French, supra, 149 N.J. at 485; Aubrey v. Harleysville Ins. Cos.,
140 N.J. 397, 404 (1995).
The insurance companies contend that each driver owned
another insured automobile with liability coverage, so neither host
could have intended to have its insurance policy cover a
"fortuitous occupant" such as Cirringione and Heubner. The
companies seek to distinguish the factual situations of French (an
employee of the host) and Breen and Grant (a resident relative of
the host) from those of these two cases on appeal. We disagree and
hold that the same result applies here where the policy explicitly
covers "any person" occupying the host's insured vehicle. The
concept of the fortuitous driver comes from Taylor v. National
Union Fire Ins. Co.,
289 N.J. Super. 593 (App. Div. 1996), which
was effectively overruled by the 1998 Supreme Court trilogy. Once
an insurer issues a policy insuring all occupants, any occupant can
claim that the coverage of that vehicle is coverage "held" by that
occupant.
The insurance companies drafted these contracts of adhesion,
and thus any ambiguities should be resolved in favor of the
insureds. Meier v. New Jersey Life Ins. Co.,
101 N.J. 597, 611
(1986). In doing so, we recognize that we must interpret policies
to afford coverage "to the full extent that any fair interpretation
will allow." Kievit v. Loyal Protective Life Ins. Co.,
34 N.J. 475, 482 (1961)(citations omitted). The contract language drafted
by these insurance companies is clear and unambiguous in providing
coverage for any person occupying the host insured's motor vehicle.
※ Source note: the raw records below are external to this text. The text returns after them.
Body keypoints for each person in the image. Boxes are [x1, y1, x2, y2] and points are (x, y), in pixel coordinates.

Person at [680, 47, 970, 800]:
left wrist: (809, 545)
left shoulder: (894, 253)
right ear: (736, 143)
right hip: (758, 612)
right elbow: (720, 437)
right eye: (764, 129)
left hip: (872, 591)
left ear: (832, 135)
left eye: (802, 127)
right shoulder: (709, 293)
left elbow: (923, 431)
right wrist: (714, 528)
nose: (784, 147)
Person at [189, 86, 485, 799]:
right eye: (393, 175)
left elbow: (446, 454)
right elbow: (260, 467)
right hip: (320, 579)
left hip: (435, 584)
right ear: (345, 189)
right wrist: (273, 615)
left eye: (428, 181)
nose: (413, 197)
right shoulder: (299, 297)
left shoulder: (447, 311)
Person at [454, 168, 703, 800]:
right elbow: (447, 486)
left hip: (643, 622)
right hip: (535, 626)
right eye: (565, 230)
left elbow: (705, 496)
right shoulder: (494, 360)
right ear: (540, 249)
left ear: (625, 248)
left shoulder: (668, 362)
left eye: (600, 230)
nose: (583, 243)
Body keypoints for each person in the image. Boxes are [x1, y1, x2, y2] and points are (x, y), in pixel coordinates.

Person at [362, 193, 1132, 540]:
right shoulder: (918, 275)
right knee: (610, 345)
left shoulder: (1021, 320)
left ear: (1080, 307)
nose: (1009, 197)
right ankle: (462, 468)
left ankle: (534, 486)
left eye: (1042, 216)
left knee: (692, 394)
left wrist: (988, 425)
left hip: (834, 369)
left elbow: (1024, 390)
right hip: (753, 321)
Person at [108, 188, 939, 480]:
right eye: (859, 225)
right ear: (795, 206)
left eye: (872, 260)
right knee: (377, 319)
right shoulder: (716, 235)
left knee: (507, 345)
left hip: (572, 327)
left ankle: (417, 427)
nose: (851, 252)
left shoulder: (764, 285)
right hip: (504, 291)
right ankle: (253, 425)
We will not undertake to write a new policy or exclude language
from an existing policy to benefit the insurer. Walker Rogge, Inc.
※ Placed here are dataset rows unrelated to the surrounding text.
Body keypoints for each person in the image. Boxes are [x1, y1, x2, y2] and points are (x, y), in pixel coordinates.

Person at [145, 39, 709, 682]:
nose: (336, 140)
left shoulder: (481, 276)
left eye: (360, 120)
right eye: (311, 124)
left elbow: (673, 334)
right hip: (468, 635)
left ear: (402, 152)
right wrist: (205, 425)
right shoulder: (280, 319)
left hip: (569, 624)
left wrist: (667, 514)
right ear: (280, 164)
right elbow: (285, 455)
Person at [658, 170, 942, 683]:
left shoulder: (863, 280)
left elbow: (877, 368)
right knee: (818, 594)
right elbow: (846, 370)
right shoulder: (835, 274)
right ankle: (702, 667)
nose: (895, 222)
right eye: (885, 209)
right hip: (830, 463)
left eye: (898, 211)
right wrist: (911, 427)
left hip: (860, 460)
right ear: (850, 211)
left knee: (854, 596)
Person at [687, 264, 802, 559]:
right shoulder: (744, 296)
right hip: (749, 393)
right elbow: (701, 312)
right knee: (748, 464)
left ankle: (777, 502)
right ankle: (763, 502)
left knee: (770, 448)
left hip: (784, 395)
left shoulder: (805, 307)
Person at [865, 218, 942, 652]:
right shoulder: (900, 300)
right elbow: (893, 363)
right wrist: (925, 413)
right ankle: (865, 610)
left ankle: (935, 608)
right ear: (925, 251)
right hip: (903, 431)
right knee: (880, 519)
v. Chelsea Title & Guar. Co.,
116 N.J. 517, 529 (1989). We are
simply holding these insurance companies to the contracts they
drafted and signed.
Accordingly, we reverse the summary judgment granted to
CNA in A-410-98T3, and we affirm the summary judgment granted to
Heubner in A-3947-98T5.
Footnote: 1 1The uninsured motorist statute provides:
[a] motor vehicle is underinsured when the
sum of the limits of liability under all
bodily injury and property damage liability
bonds and insurance policies available to a
person against whom recovery is sought for
bodily injury or property damage is, at the
time of the accident, less than the
applicable limits for underinsured motorist
coverage afforded under the motor vehicle
insurance policy held by the person seeking
that recovery.
[N.J.S.A. 17:28-1.1(e)(emphasis supplied)].